39
Marks7e
5y

TL;DR: Tech companies. Don't ask for loyalty if you don't care about your people.

> I'm a gud Dev (and a gud boi).
> The company assing me a cool project.
> The company promised pay me the training. about that suite. They didn't.
> I finish the project and i'd accomplish the task with more effectivity than excepted.
> My company won an interview about "the success case of the implemented software and its integration with our software". They denied me the chance to fly and go to the meet. Instead they will send another guy...
> I asked for a "salary adjust" cos I'm finishing my engineering degree and my good work.
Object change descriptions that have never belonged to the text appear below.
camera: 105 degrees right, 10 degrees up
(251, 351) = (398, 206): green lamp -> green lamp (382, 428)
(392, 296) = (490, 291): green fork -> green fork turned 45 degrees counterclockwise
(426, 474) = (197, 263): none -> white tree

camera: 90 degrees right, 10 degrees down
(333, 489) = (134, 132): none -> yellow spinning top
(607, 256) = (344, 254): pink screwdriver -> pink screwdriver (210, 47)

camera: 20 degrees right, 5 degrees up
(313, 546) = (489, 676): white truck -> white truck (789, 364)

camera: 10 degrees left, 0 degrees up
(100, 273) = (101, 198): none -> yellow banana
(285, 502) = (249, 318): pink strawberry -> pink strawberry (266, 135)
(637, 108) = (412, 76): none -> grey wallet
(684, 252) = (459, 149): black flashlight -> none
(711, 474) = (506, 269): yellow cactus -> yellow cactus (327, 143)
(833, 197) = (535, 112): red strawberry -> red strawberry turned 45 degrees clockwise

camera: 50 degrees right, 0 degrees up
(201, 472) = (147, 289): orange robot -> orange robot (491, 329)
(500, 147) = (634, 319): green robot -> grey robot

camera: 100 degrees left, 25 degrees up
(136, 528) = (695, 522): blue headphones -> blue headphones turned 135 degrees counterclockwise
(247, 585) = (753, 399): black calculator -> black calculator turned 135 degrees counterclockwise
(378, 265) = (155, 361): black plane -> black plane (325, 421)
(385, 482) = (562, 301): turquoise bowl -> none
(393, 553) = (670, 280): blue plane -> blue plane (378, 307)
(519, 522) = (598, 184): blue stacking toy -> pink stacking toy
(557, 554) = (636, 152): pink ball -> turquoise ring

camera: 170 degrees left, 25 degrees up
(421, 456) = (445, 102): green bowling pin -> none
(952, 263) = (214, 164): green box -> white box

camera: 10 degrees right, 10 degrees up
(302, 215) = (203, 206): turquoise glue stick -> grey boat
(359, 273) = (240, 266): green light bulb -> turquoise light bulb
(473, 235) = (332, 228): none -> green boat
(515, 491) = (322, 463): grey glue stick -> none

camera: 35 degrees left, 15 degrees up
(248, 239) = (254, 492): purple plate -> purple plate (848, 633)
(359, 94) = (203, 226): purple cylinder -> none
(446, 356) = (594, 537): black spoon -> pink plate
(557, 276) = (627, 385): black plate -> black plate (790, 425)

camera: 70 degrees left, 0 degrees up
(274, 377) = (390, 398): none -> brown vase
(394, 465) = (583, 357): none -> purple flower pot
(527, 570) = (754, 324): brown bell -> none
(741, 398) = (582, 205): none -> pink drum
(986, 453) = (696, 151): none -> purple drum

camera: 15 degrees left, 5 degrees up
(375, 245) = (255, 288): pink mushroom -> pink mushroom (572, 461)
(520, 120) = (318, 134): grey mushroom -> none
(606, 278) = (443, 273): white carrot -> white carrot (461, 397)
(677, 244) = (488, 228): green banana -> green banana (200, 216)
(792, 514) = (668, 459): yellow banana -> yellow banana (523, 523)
They declined.
> Next day I'd present my volunteer job resignation within 15 days (because laws demands that). I have a better job option with +20% my actual salary and a lot of benefits. And they needs me ASAP.
> Everybody look at me shocked and if I am a traitor.

What the f!$-k they did expect?
My unconditional loyalty?
🤣🤣🤣

Comments
  • 11
    Yep. I've been working at this place for a few years, my reviews are always great, they agree in theory that my asks are reasonable, yet it never happens.

    They make this big fuss about having a policy about "being nice" but that doesn't extend to clients and it doesn't extend to how it's not nice if you don't do your job and it causes someone else to have to do extra work. The clients insist on being responsible for project management, then fail to do it, it goes off the rails, they freak out, and then shit rolls downhill. We've been saying for years how nobody should be self-merging PRs. Last week they suggested people self-merge to save time. I wasted so much time last sprint wading through broken garbage their ex-devs decided to self-merge, and we lost even more time because a dev claimed they'd self-merged/finished tasks when they weren't actually done.

    I'm leaving soon and I'm sure they'll act confused, but I've been asking for the same things for years and nothing changes.